Die Stadt Bad Camberg erarbeitet derzeit ihren zukunftsweisenden Mobilitätsplan. Er soll Verkehr und Mobilität in allen Stadtteilen und für alle Verkehrsmittel nachhaltig gestalten. In einer ersten Beteiligungsphase vom 19. März bis 10. Mai 2026 konnten die Bürgerinnen und Bürger aktiv mitwirken, um Probleme zu identifizieren und Wünsche für die Zukunft zu äußern. Durch eine Kombination aus digitalen Formaten und Vor-Ort-Werkstätten sammelte die Stadt wertvolle Impulse, die nun als Grundlage für konkrete Ziele und Maßnahmen dienen.

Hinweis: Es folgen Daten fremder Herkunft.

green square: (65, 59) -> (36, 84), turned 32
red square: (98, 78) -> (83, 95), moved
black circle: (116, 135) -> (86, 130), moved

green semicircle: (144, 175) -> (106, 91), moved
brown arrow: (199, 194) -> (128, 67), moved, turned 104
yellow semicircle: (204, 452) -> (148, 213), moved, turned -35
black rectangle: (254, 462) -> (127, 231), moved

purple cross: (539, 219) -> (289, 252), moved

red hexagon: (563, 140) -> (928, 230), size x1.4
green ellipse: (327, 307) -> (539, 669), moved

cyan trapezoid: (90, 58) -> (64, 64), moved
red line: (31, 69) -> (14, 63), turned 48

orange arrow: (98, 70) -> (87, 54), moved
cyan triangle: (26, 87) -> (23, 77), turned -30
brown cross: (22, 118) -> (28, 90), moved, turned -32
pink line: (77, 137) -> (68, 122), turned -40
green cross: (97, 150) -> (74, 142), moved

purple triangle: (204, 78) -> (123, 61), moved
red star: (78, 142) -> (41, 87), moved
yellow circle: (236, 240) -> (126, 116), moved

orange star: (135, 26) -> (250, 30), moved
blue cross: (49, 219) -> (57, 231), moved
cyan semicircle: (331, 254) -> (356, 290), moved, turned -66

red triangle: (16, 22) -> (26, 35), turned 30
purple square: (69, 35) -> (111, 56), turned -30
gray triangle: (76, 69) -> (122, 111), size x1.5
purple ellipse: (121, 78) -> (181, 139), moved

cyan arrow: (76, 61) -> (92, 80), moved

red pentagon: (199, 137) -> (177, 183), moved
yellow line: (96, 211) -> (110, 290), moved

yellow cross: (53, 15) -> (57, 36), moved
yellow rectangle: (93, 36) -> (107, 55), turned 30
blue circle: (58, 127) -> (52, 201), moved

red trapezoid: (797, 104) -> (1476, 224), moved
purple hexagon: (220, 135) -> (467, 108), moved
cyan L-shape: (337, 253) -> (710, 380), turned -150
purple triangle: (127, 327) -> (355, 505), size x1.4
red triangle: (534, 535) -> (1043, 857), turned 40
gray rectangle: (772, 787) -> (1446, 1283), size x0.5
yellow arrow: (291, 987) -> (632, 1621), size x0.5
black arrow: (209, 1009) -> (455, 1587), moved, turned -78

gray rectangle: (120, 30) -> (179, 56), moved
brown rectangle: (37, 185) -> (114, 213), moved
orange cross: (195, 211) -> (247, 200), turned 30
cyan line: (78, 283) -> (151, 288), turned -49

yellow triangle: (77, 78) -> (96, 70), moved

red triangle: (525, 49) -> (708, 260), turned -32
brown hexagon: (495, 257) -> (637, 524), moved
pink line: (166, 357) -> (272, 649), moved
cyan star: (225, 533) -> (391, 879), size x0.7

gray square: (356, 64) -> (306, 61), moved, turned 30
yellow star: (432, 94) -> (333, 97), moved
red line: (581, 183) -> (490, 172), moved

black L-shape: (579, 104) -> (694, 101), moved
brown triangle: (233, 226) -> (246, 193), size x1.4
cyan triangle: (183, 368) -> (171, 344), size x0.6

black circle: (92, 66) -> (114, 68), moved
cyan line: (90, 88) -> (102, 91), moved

Digitale Beteiligung: Viele Impulse für die Stadt
Ein zentraler Bestandteil des Prozesses war die Online-Beteiligung, die von der wer denkt was GmbH umgesetzt wurde. Auf der Projektwebseite https://badcamberg.dialog.werdenktwas.de konnten die Teilnehmenden ihre Erfahrungen direkt in einer digitalen Kartenbeteiligung (Crowdmapping) eintragen. Dem kamen die Bürger:innen in großer Zahl nach: Insgesamt reichten die Bürger:innen 107 Ideen und 12 Kommentare ein und vergaben 158 Stimmen für verschiedene Vorschläge. Parallel dazu lieferte ein digitaler Fragebogen wichtige Daten zur aktuellen Nutzung von Verkehrsmitteln sowie konkrete Wünsche für die zukünftige Mobilität in Bad Camberg.
Kompetente Begleitung durch wer|denkt|was
Um diesen digitalen Prozess erfolgreich zu gestalten, unterstützte die wer denkt was GmbH die Stadt Bad Camberg umfassend als Prozesspartner. Die Expert:innen aus Darmstadt berieten die Stadt methodisch bei der Konzeption der Online-Beteiligung und der Umfrage. Neben der technischen Einrichtung und dem Betrieb der Projektwebseite sowie dem Einsatz der etablierten Beteiligungssoftware begleitete die wer denkt was GmbH die Online-Formate engmaschig und unterstützt die Stadt bei der anschließenden Auswertung der digitalen Beiträge.
Crossmediale Beteiligung
Neben den digitalen Angeboten führte die Stadt Bad Camberg sechs Stadtteilwerkstätten durch, in denen die Menschen direkt vor Ort über Themen wie Verkehrssicherheit, Fuß- und Radwege sowie den öffentlichen Nahverkehr diskutierten. shr moderation begleitete und moderierte die Veranstaltungen. Durch diesen crossmedialen Ansatz stellte die Stadt sicher, dass verschiedene Zielgruppen erreicht werden und vielfältige Perspektiven in den Mobilitätsplan einfließen. Das Land Hessen fördert das gesamte Vorhaben durch das Programm „Förderung nachhaltiger integrierter Mobilitätspläne“.
Ausblick: So geht es weiter
Die Stadt Bad Camberg wertet nun die gesammelten Hinweise aus den Werkstätten, der Online-Kartenbeteiligung und dem Fragebogen detailliert aus. Die Ergebnisse bilden das Fundament für die weitere Erarbeitung des Mobilitätsplans, der bis zum 31. Januar 2027 fertiggestellt werden soll. Im Herbst 2026 führt die Stadt eine zweite Beteiligungsrunde durch, in der die geplanten Maßnahmen öffentlich vorgestellt werden und die Bürger:innen diese kommentieren und bewerten können. Auch ist eine zweite digitale Kartenbeteiligung zu den entwickelten Maßnahmen geplant.